EXERCISE:
All lines in the records below from the line with "409 161 22.24" through the line with "734 635 5.96" are to be given again exactly, both ends included; the pictures are to be left out.

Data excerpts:
↓↓↓
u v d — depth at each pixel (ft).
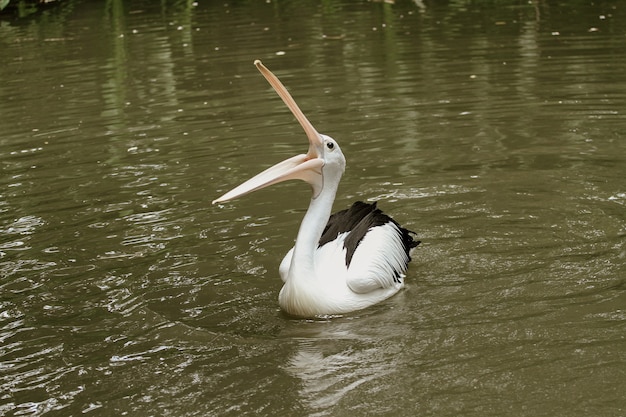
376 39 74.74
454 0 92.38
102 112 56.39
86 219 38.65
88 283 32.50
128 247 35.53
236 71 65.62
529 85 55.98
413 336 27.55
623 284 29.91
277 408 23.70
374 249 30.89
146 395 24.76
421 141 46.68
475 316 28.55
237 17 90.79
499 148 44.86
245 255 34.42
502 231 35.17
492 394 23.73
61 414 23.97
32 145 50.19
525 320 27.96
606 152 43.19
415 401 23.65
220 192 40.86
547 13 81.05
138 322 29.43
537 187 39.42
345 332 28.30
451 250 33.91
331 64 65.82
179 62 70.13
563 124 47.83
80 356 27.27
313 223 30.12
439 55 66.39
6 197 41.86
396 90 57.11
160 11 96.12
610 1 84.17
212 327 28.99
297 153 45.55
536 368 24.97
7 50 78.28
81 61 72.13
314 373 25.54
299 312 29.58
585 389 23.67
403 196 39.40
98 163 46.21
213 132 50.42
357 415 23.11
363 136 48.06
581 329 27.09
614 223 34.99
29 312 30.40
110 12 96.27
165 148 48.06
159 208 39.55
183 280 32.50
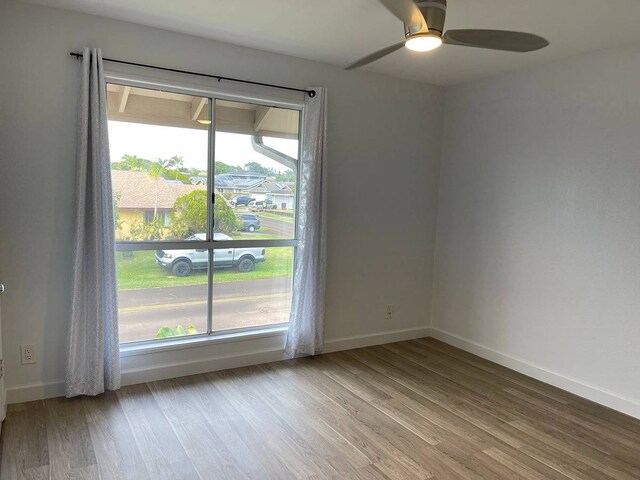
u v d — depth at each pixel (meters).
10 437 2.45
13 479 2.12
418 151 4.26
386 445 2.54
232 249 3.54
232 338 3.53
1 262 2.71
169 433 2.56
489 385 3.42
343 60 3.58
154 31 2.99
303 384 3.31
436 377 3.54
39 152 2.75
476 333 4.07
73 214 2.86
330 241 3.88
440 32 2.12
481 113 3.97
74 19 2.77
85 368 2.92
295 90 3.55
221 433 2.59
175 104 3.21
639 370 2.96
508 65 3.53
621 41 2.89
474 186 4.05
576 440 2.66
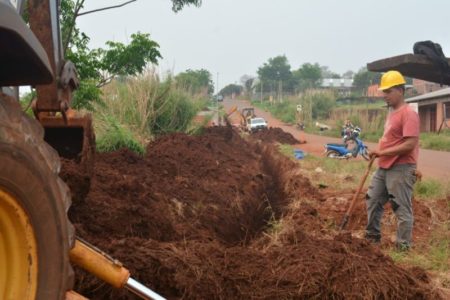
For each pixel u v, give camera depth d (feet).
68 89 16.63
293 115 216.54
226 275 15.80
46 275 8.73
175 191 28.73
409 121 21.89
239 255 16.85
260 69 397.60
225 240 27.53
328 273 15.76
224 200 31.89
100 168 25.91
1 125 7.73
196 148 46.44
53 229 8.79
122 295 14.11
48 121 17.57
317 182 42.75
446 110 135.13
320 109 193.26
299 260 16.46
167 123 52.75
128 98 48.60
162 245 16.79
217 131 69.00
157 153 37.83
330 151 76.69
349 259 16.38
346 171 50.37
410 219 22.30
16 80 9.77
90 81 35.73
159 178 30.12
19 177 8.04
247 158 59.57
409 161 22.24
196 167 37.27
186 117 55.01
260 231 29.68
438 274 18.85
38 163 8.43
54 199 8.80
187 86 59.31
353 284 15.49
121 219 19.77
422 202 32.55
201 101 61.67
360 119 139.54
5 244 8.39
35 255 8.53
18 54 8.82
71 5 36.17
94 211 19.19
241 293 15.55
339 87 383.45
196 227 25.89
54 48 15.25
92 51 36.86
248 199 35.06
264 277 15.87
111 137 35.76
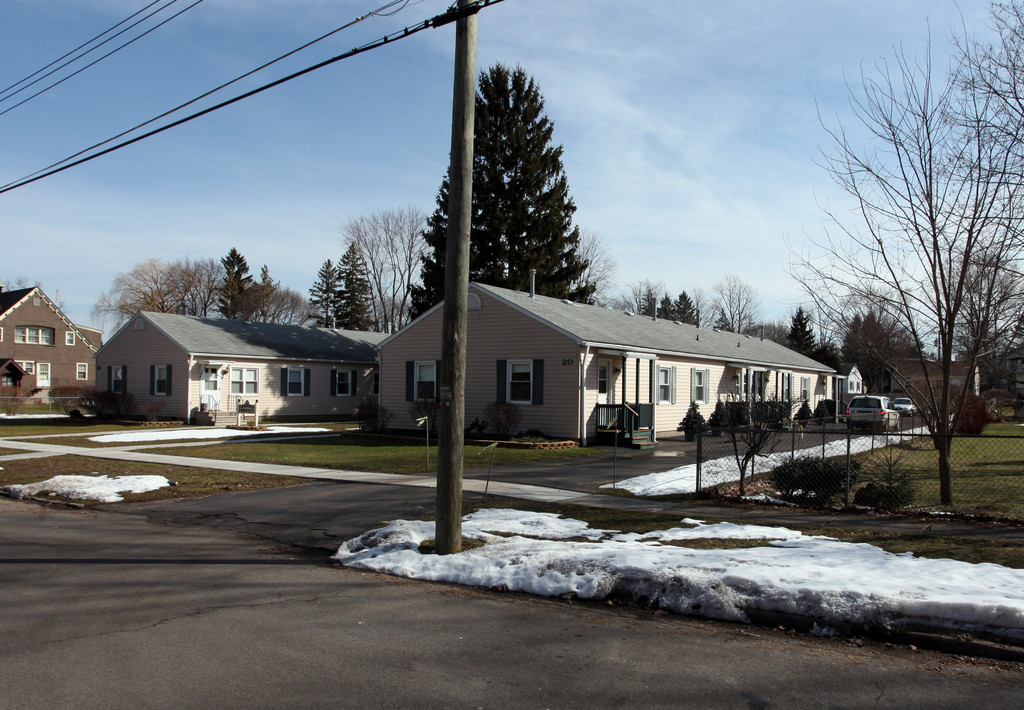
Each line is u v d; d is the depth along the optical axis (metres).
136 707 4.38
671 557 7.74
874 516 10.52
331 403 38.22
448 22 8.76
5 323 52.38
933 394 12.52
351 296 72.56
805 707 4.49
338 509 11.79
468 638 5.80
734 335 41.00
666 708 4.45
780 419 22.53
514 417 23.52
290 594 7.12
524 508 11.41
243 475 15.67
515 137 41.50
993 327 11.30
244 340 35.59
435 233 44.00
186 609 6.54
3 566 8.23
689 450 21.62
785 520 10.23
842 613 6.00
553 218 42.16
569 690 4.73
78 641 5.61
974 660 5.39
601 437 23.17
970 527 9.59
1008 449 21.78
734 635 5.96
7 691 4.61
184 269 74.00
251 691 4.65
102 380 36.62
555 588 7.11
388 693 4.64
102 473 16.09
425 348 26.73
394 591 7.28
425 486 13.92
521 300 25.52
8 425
↑↑↑
RESULT FOR THIS EXERCISE:
409 161 22.24
196 167 37.27
186 117 55.01
260 231 29.68
438 274 18.85
38 163 8.43
54 199 8.80
187 86 59.31
353 284 15.49
121 219 19.77
422 202 32.55
201 101 61.67
360 119 139.54
5 244 8.39
35 255 8.53
18 54 8.82
71 5 36.17
94 211 19.19
241 293 15.55
339 87 383.45
196 227 25.89
54 48 15.25
92 51 36.86
248 199 35.06
264 277 15.87
111 137 35.76
Each line is u v d; d is the depth along the optical axis (metres).
136 707 4.38
671 557 7.74
874 516 10.52
331 403 38.22
448 22 8.76
5 323 52.38
933 394 12.52
351 296 72.56
805 707 4.49
338 509 11.79
468 638 5.80
734 335 41.00
666 708 4.45
780 419 22.53
514 417 23.52
290 594 7.12
524 508 11.41
243 475 15.67
515 137 41.50
993 327 11.30
244 340 35.59
435 233 44.00
186 609 6.54
3 566 8.23
689 450 21.62
785 520 10.23
842 613 6.00
553 218 42.16
569 690 4.73
78 641 5.61
974 660 5.39
601 437 23.17
970 527 9.59
1008 449 21.78
734 635 5.96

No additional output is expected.